You can complain to DPS or Texas Department of Housing and Community Affairs. The TDHCA typically tracks consumer complaints related to mobile or modular housing damaged in transit or with problems after a home is installed on a lot.

Lawsuits

The Fields’ tragedy is among several lawsuits filed in Texas courts in the last few years related to transport of manufactured homes.
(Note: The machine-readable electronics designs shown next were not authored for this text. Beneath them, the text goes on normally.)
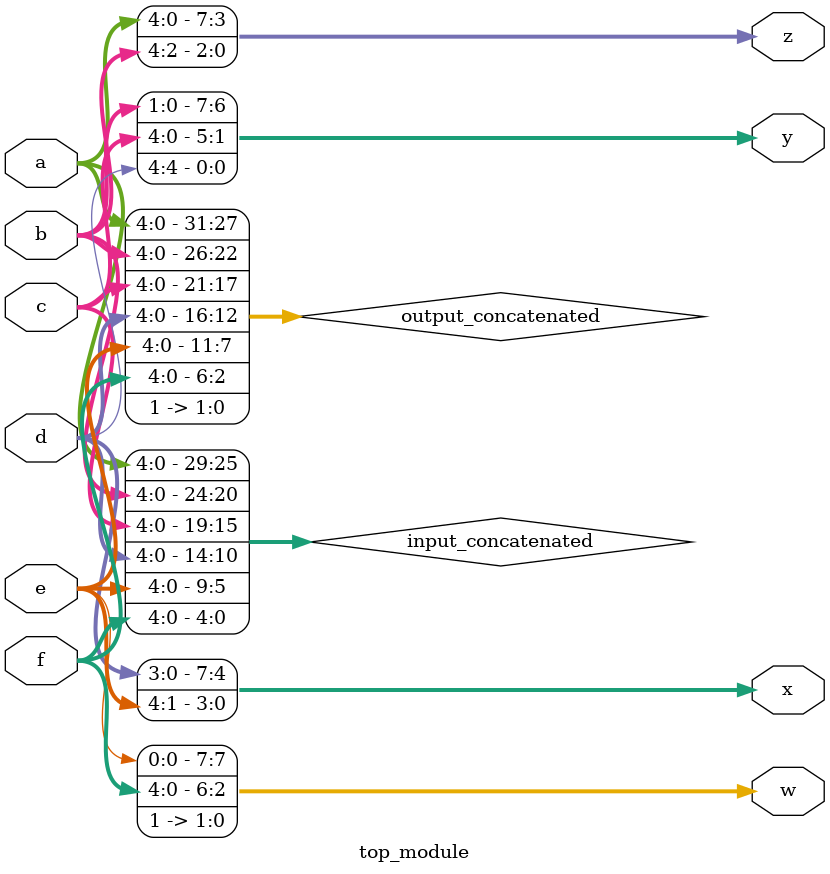
<source format=sv>
module top_module (
	input [4:0] a,
	input [4:0] b,
	input [4:0] c,
	input [4:0] d,
	input [4:0] e,
	input [4:0] f,
	output [7:0] w,
	output [7:0] x,
	output [7:0] y,
	output [7:0] z
);
	
	wire [29:0] input_concatenated;
	assign input_concatenated = {a, b, c, d, e, f}; 
	
	wire [31:0] output_concatenated;
	assign output_concatenated = {input_concatenated, 2'b11};
	
	assign w = output_concatenated[7:0];
	assign x = output_concatenated[15:8];
	assign y = output_concatenated[23:16];
	assign z = output_concatenated[31:24];
	
endmodule

</source>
Here are some notable cases:

  • Aug 3, 2015 - Cameron County: Lawsuit claims a wheel came off a mobile home trailer leading to a crash that injured another motorist when she could not avoid the loose wheel
  • Feb 22, 2015 - Wells County: Lawsuit contends a mobile home hauler died in a rollover crash because the truck and trailer wheels were not maintained
  • June 8, 2016 - Hays County: Lawsuit alleges a mobile home blocking part of Ranch Road 12 in Hays County caused another motorist to rear-end a third, pushing her into the stopped mobile home

In the Fields case, Glenn Cox testified prior to getting on the road, mobile home haulers typically do their own walk-around to check the bends or cracks in the metal chassis as well as any wear and tear on the tires, wheels and axles. That type of visual inspection can be repeated during a haul.

On the day of Arlene's crash, the haulers said they stopped several times to check on the load and to change one flat before the wheel came off. Glenn Cox also testified he repeatedly shared concerns to staff at Palm Harbor Homes that the trailers and the number of wheels and axles appeared to have remained the same while the weight of newly designed homes are becoming heavier, the deposition shows.

KXAN reached out to Cavco Industries for a response. A company vice president repeatedly told KXAN the company would not comment on the case since the Fields is still in going through litigation. In court documents, the company has denied any wrongdoing.

KXAN asked members of Texas House and Senate Transportation Committees if they would support measures to mandate more training for mobile home haulers and if they would lobby for better tracking of crashes involving mobile homes. House Transportation Committee member State Rep. Ron Simmons, R-Carrollton, says opening up talks on increased regulation depend on receiving new data.

“More data to me is always better. If you say to me 'We're having this challenge with commercial vehicles having accidents' it'd be nice to know what type of commercial vehicles (to see) if there's a pattern,” Simmons said.